BEGIN Available records
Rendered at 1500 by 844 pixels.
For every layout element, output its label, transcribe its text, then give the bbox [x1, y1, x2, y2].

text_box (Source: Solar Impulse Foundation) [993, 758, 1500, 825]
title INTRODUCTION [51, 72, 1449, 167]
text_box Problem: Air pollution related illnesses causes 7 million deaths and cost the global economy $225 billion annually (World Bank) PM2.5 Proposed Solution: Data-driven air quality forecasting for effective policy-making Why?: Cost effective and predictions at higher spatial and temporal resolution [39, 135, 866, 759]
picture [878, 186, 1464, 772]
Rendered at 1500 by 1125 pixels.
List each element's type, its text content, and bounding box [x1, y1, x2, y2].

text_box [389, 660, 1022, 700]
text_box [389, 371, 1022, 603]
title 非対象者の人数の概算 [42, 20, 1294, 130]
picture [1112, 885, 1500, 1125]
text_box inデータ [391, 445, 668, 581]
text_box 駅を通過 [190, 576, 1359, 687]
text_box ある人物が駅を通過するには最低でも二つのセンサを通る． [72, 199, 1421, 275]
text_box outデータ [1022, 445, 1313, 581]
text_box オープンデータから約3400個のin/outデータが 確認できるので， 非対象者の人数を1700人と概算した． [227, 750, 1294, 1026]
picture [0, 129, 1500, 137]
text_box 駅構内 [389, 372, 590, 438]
END Available records
- _Goal of the exercise_
The expected answer is a copy of each line above containing "pixels".

- _Answer to this task_
Rendered at 1500 by 844 pixels.
Rendered at 1500 by 1125 pixels.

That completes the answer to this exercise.